We only need to look at places like Greece or California to see where NYS will be headed if we don't address the fiscal crisis. Union inflexibility will inevitably lead to a crash far worse than a week's furlough for a portion of their members. The question is, will unions participate in help managing the downturn and keep a certain degree of control or will they be inflexible and lose influence and credibility when things crash hard?

Why can't the unions make an offer something along the lines of "We'll freeze raises next fiscal year in exchange for extending the contract a year and pushing back the raises a year?" or something like that. It'd be a great PR move, show their sensitivity to their fellow workers-employers, give something but get something in return, while not being a catastrophe for members in a year of virtually zero inflation.

The problem, as I see it, is not how state workers are compensated but their number. The governor wants to furlough 100,000 "non-essential" state workers. Why do we have 100,000 workers that are deemed "non-essential"? Public sector workers represent a higher percentage of NYS' employment than all but five other states (and four of those five are rural states, which skews the numbers). Public safety workers in NYS represent a higher percentage of employment than in all the other 50 states. If we're going to build up a large state workforce in good times, guess whose going to have to be targeted during bad times?

If public sector unions are too inflexible, the public risks concluding that they don't want so many public sector workers. It doesn't mean you don't protect your interests. It just means you take the long view and be smart in how you do it. It means you have to recognize when to throw vinegar and when you have to catch the flies with honey (to mix metaphors). And that requires a more savvy reading of PUBLIC opinion than the big PUBLIC sector unions in NYS seem to be showing right now.

Brian

Though I don't buy Paterson's and Bob's contention that "nuts" is somehow sacreligious or profrane. "Nuts" is commonly used as a synonym for crazy or ludicrous. I had no idea of the WWII reference until it was mentioned in a news' report.

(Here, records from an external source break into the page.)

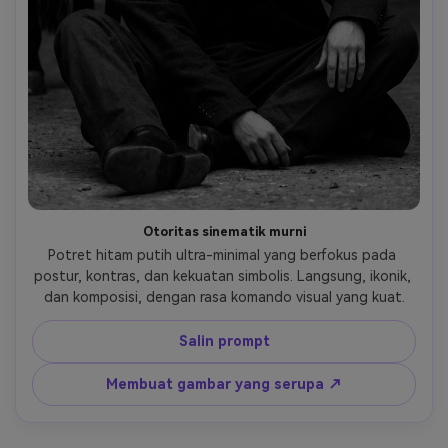
Otoritas sinematik murni
Potret hitam putih ultra-minimal yang berfokus pada 
postur, kontras, dan kekuatan simbolis. Langsung, ikonik, 
dan komposisi, dengan rasa komando visual yang kuat.
Salin prompt
Membuat gambar yang serupa ↗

Describing it as anything other than an ordinary criticism of the governor's proposal is a real stretch.

Bob Conner

I'm thinking more of things like work rules, pension and disability benefits, which have led to widespread abuse -- eg on the Long Island Rail Road, where many obviously phony disability pensions were granted. And even where there is not abuse, the overgenerous benefits lead to the kind of dilemma that confronted many NYC firefighters after 9/11, when they had worked lot of legitimate overtime, and those with 20 years in were more or less forced into retirement because it made no financial sense to keep working. (The problem, from the taxpayers' perspective, was that pension payments were not based on base salaries but on salaries including overtime.) I lack the wosdom of Solomon, and don't know how you devise a system that protects public employees from arbitrary, politically motivated decisions -- and such protection is absolutely needed -- but does not make it impossible to fire them absent a felony conviction, which is the way things often seem to work now in NYS.

Bob Conner

Hey Brian, I don't think there's any question Donohue was referencing/imitating McAuliffe, and while I think it was in questionable taste, I partly accept Johannah's points on this, and don't think (and never said) that it was a grave offense. I basically agree with you about the unions, and the weaseling around that most people, including politicians and self-styled fiscal conservatives, go through when asked to say how they would balance the budget.